Sommaire
Une étude de l’Insee, s’appuyant sur des données recueillies en 2020, révèle que les inégalités de niveau de vie sont nettement plus marquées au sein des ménages agricoles que dans le reste de la population active française. Ce constat met en lumière une hétérogénéité profonde des situations financières au cœur du monde rural.
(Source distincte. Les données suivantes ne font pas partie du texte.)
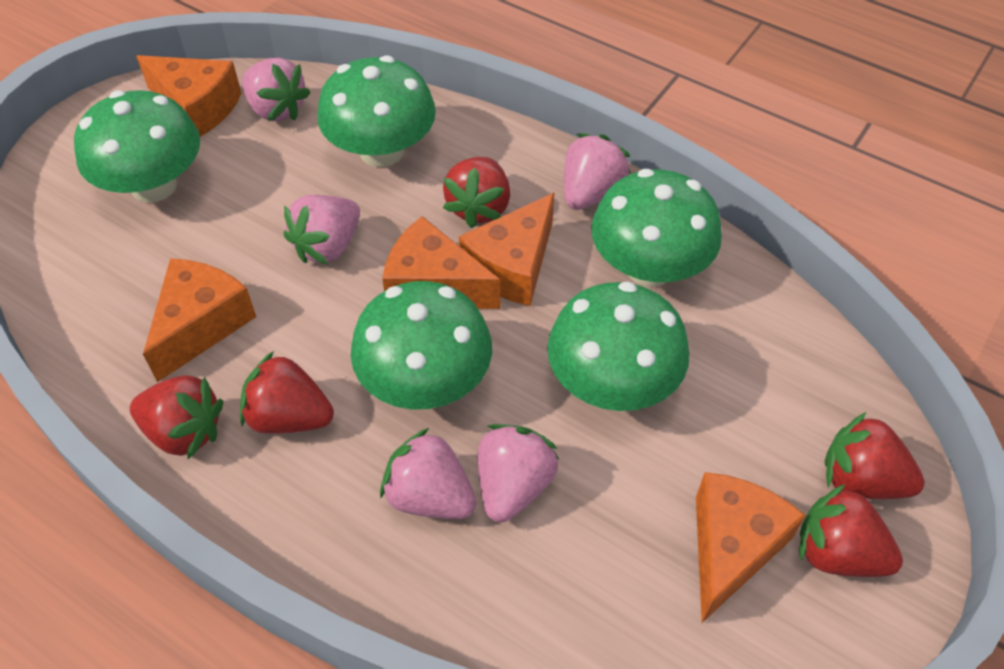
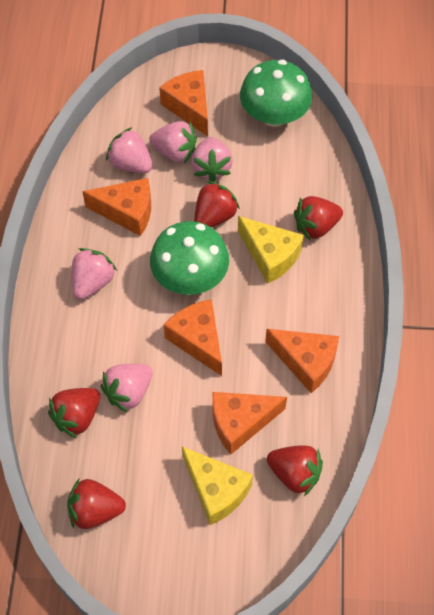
green mushroom: 5 -> 2
yellow cheese: 0 -> 2

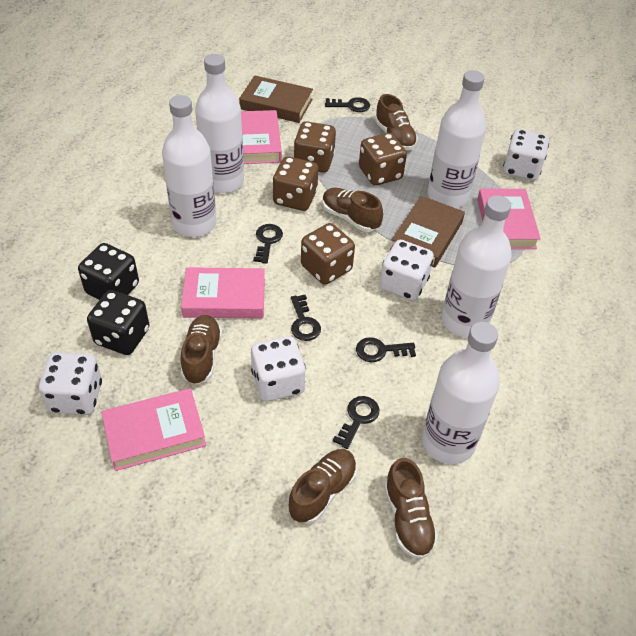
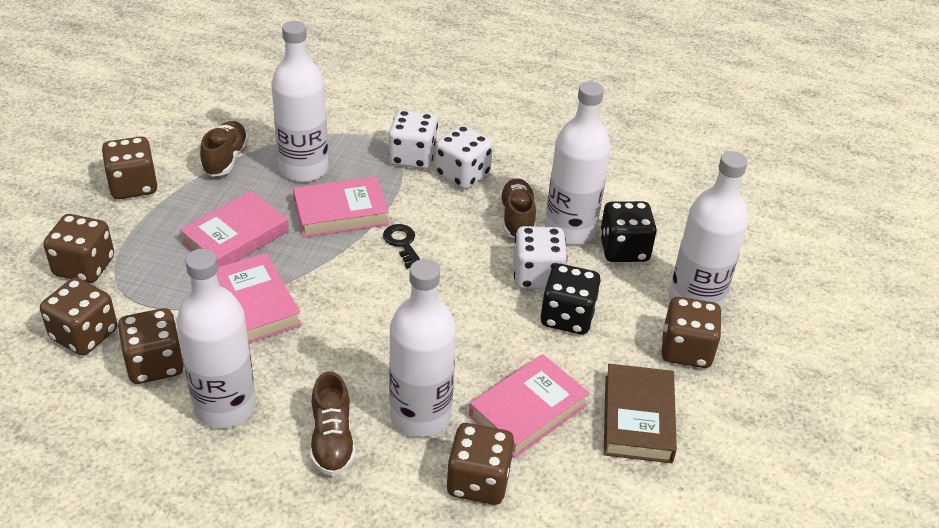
black key: 5 -> 1
brown book: 2 -> 1
brown dice: 4 -> 6
brown shoe: 5 -> 3
white dice: 4 -> 3

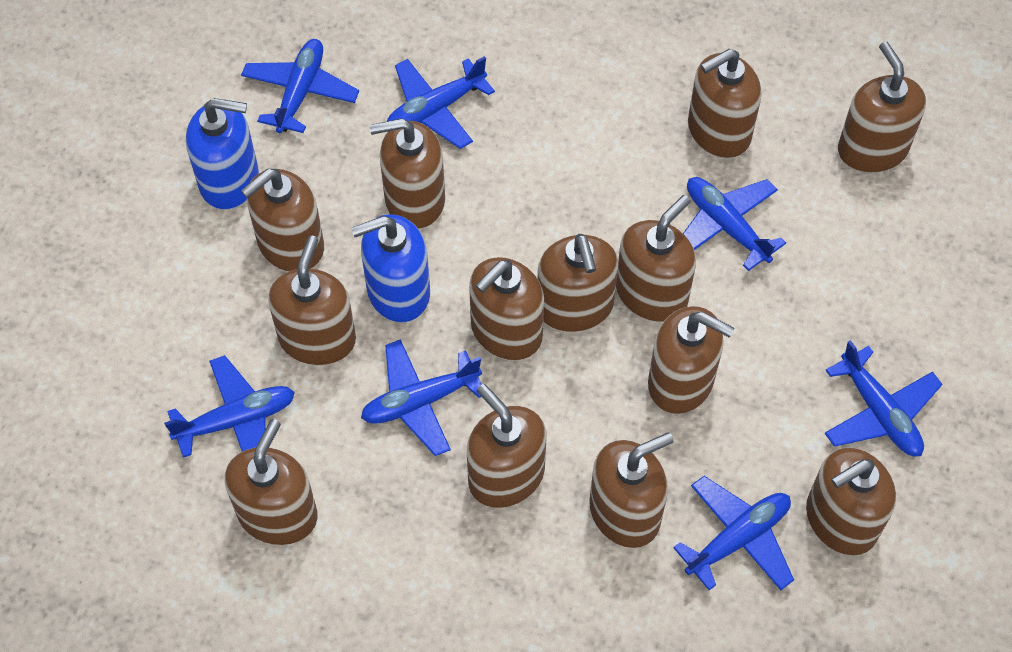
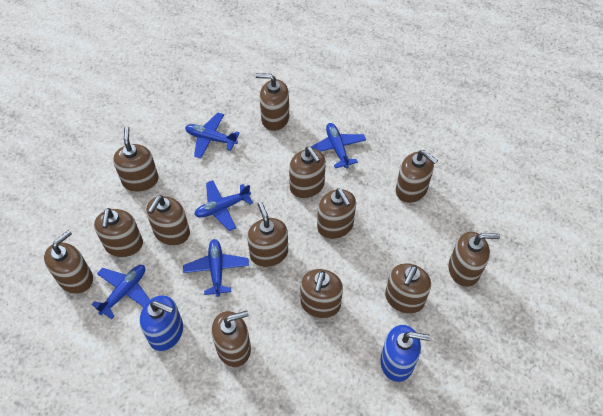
blue plane: 7 -> 5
Un fossé de revenus plus large que la moyenne
Les chiffres montrent que le niveau de vie des 10 % des ménages agricoles les plus riches est 4,1 fois supérieur à celui des 10 % les plus modestes. En comparaison, ce ratio n’est que de 3,3 pour l’ensemble des ménages actifs. Cette disparité s’accentue de manière spectaculaire dans certains territoires comme la Corse, la Réunion et la Martinique, où le ratio atteint 5,7 en raison des revenus extrêmement faibles des agriculteurs les plus précaires.
Des disparités selon les régions et les productions
L’écart de niveau de vie est également très prononcé dans des régions où les ménages agricoles aisés affichent des revenus particulièrement élevés, notamment en Île-de-France, en Centre-Val-de-Loire ou dans les zones longeant le Rhône. À l’opposé, certains types d’exploitations sont structurellement moins favorisés.
- L’élevage de bovins, d’ovins et de caprins.
- Le maraîchage.
- L’horticulture.
Les ménages engagés dans ces filières disposent en moyenne de niveaux de vie inférieurs à ceux de la population active globale.
Une précarité plus forte en agriculture
L’enquête souligne que 16,3 % des personnes vivant dans des ménages agricoles résident sous le seuil de pauvreté. Ce taux est supérieur de 3,5 points à la moyenne des ménages actifs. La situation est particulièrement alarmante dans les territoires d’outre-mer et en Corse, avec des taux de pauvreté atteignant 42,1 % à la Réunion, 31,4 % en Martinique et 30,0 % en Corse.
À l’inverse, l’Île-de-France, les Hauts-de-France et le Grand-Est se distinguent comme les seules régions où la part des ménages agricoles vivant sous le seuil de pauvreté est inférieure à celle des autres ménages actifs.